If your parents are living with you or in a full-time care facility you may feel like, because you are the one calling the shots, any unhappiness or discomfort they experience is a direct reflection on your ability as a caregiver. Or if your elderly parent is living alone, you may feel guilty that they’d be happier if you only spent more time together. However, it is important to remember that happiness comes from your own actions — unless your elderly parent is completely reliant on you for everything from eating to getting out of bed — they have the ability to exercise some agency in their own life.


Rather than putting pressure on yourself to be responsible for your parent's happiness, consider how much more successful you might be in improving their mood if you focused on empowering them to make their own happiness?


Making Your Own Happiness – Tips for Dealing with Elderly Parents

It’s a bit of a cliché at this point, but the only one responsible for your happiness — is you. If you worry that your elderly parents are unhappy in their lives, it’s worth asking yourself, “What are they doing to create joy in their lives?” Are they making an effort to plan quality time together? Do they invest time in creating friendships? Do they have any hobbies outside the home?


Social Events

Social isolation is a major source of anxiety and depression for seniors.
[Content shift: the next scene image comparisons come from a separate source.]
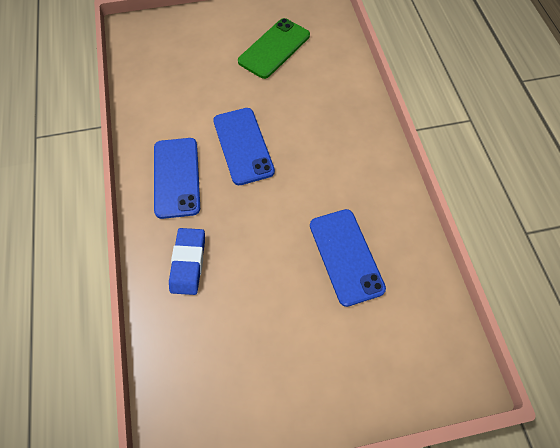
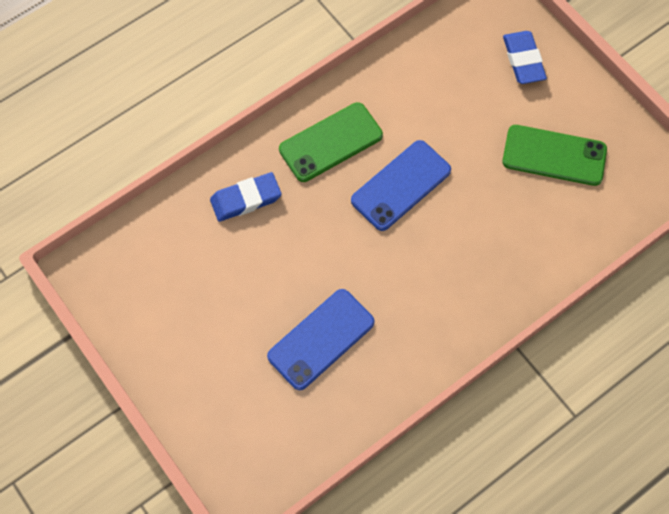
camera: 65 degrees right, 5 degrees up
(177, 177) = (331, 142): blue phone -> green phone
(191, 34) = (523, 60): none -> blue eraser

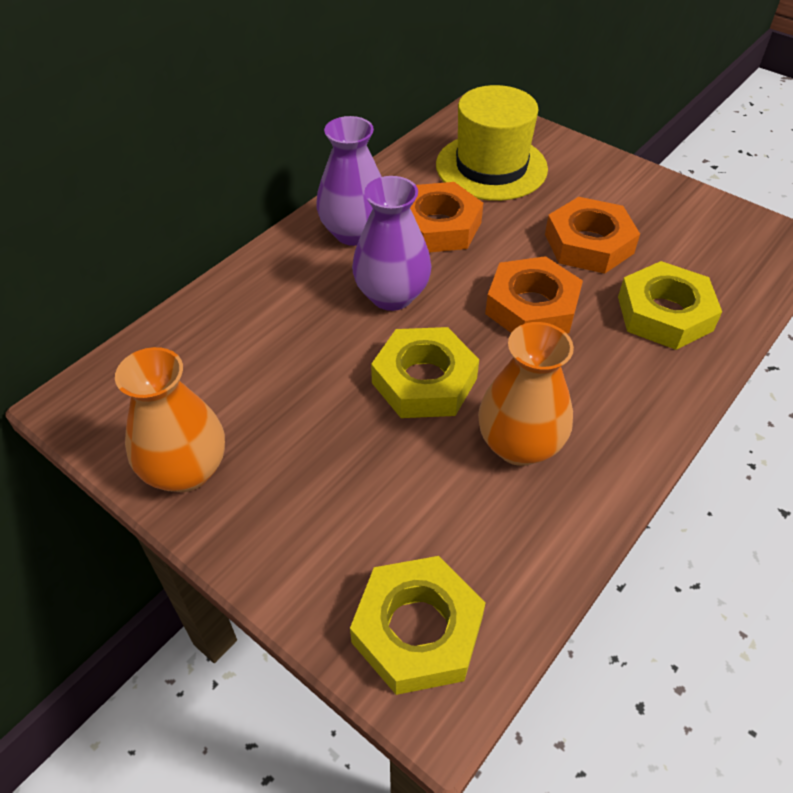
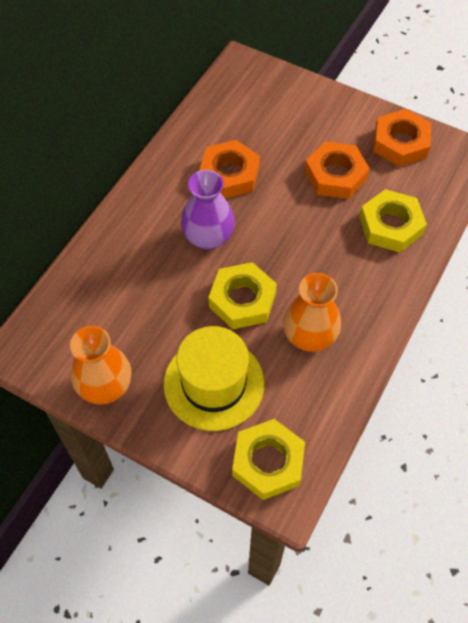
camera: 10 degrees left, 10 degrees up
(354, 233) = (171, 188): purple vase -> none
(491, 167) = (258, 115): yellow hat -> yellow hat (214, 383)
(531, 307) = (303, 233): orange nut -> orange nut (400, 143)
If you’re worried your senior is feeling lonely, help them avoid becoming a shut-in by encouraging them to maintain a social calendar.

Volunteering at a local church or food pantry, attending senior day care, or joining a social club are just a few examples of how your seniors can find meaning and community outside of the home.


Quality Time

A little extra family time is always a good thing — if time allows, ask your senior to help you plan a recurring dinner with family and/or friends. If their health allows for it, ask them to take the lead on making a guest list, reaching out to invite everyone, deciding on a menu, and cooking the meal. The more agency they feel, the better.


Hobbies

Developing a new hobby or reconnecting with an old one is another great way to help your elderly parents to be responsible for their own happiness. Whether it’s the sense of fulfillment that comes from activities like starting a collection or the opportunity for connection that comes from activities like joining a bowling league, hobbies are one of the best ways to elevate our moods and give us things to look forward to when life gets challenging.